Different nest predator guild associated with egg size in the Patagonian temperate forest

Capsule: Studies of nest predation using artificial nests need to consider the effect of egg size on the types of predator that are detected.

Aims: To estimate the nest predation rate in the Patagonian temperate forest and evaluate the influence of egg size on predator guild.

Methods: On different plant species, we placed 108 nests each containing eggs of either Atlantic Canary Serinus canaria or Common Quail Coturnix coturnix, and a model clay egg of equal size to the real egg. Nest predators were identified from the marks left on the clay eggs or by videos recorded using camera traps.

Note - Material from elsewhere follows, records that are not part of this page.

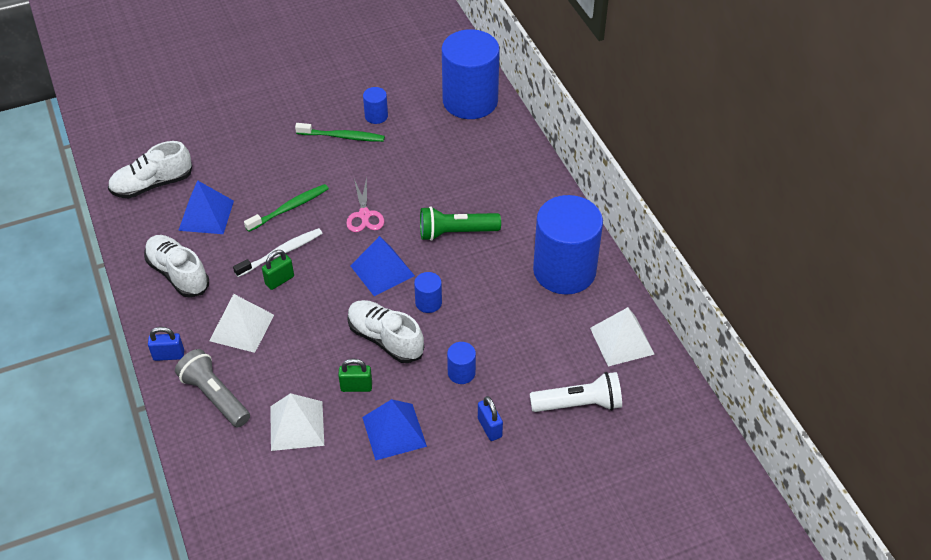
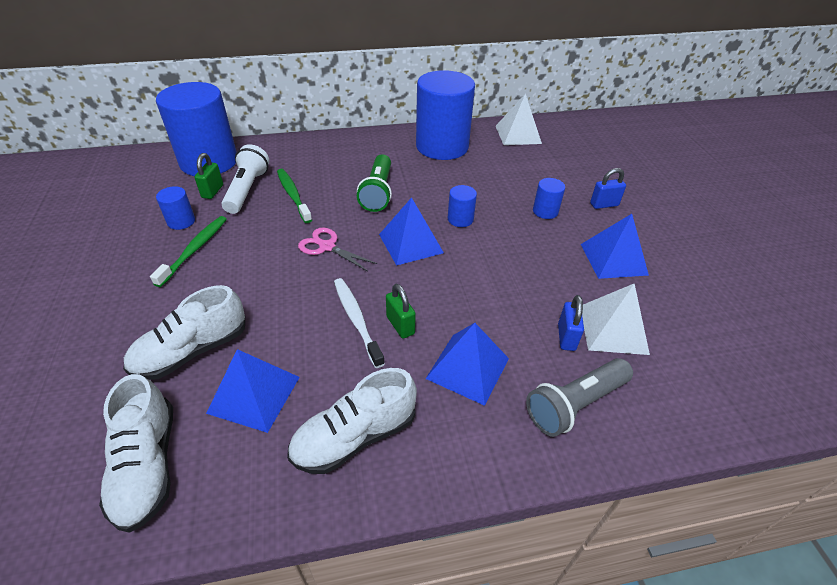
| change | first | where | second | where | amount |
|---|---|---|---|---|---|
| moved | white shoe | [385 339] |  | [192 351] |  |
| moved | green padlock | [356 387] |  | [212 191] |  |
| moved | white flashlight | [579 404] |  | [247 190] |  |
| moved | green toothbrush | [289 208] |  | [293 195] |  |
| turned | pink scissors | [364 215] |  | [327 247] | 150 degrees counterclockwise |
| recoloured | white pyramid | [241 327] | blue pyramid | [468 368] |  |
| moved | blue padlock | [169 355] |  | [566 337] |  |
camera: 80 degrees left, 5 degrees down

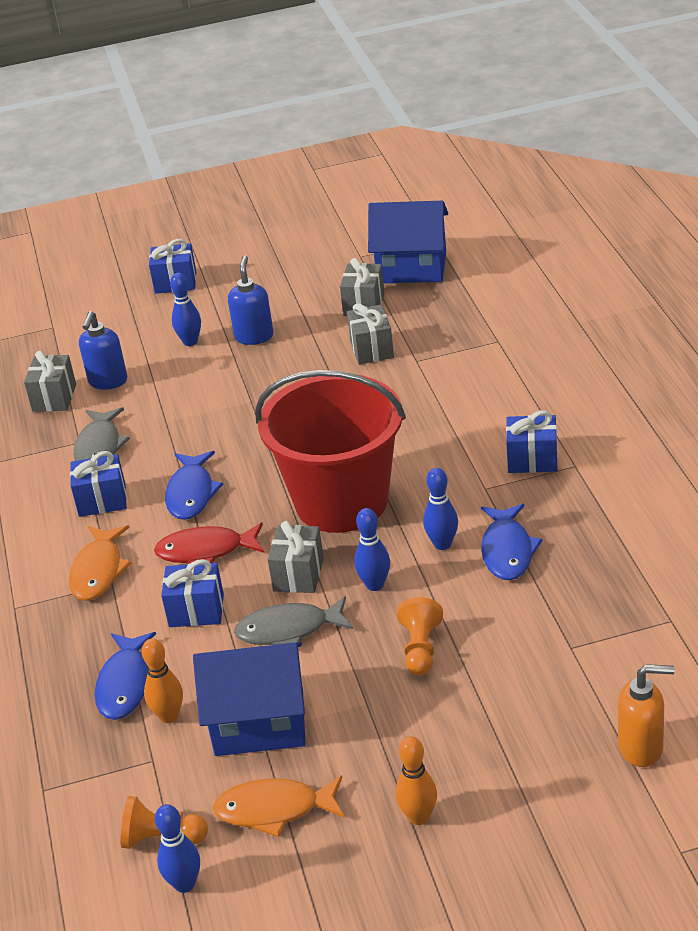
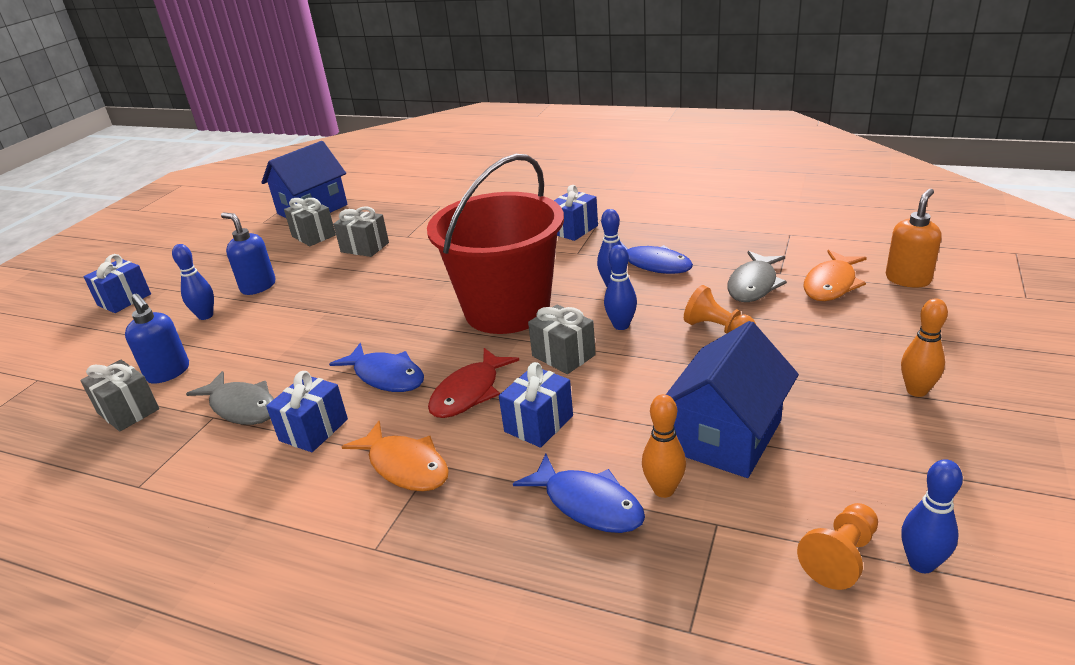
| change | first | where | second | where | amount |
|---|---|---|---|---|---|
| moved | grey fish | [289 630] |  | [753 285] |  |
| moved | orange fish | [274 809] |  | [831 284] |  |
camera: 55 degrees left, 5 degrees down

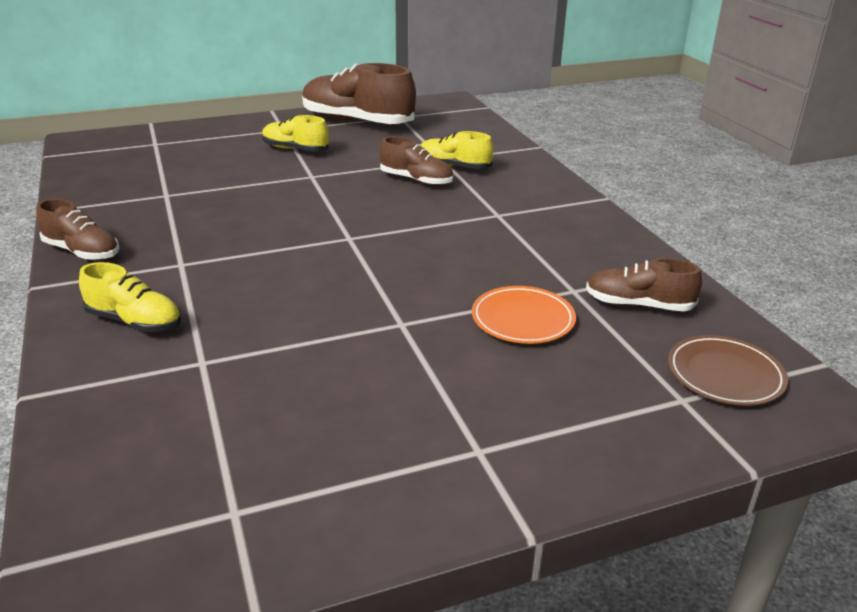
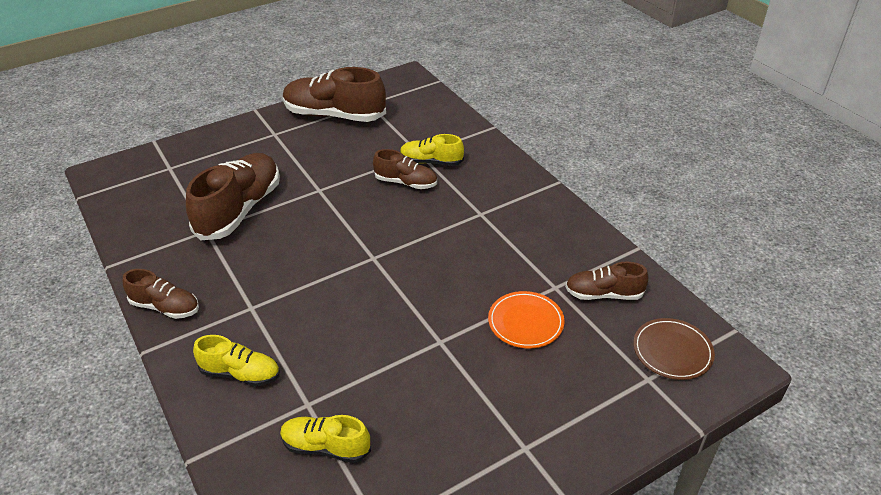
| change | first | where | second | where | amount |
|---|---|---|---|---|---|
| added |  |  | brown shoe | [239 210] |  |
| moved | yellow shoe | [295 149] |  | [326 447] |  |
camera: 10 degrees left, 10 degrees up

Results: 86% of the nests were predated. Birds, mainly Chimango Caracara Milvago chimango, were the main nest predators. A marsupial, the Monito del Monte Dromiciops gliroides, and rodents also contributed to nest predation. Nest predation rates were similar for both egg sizes but the nest predator guild was different. Birds and rodents preyed on both eggs but the Monito del Monte consumed mainly small eggs.

Conclusion: Egg size did not influence the rate of nest predation but, instead, affected the nest predator guild. Consequently, in order to avoid underestimating the impacts of small predators, egg size should be considered in studies of nest predation.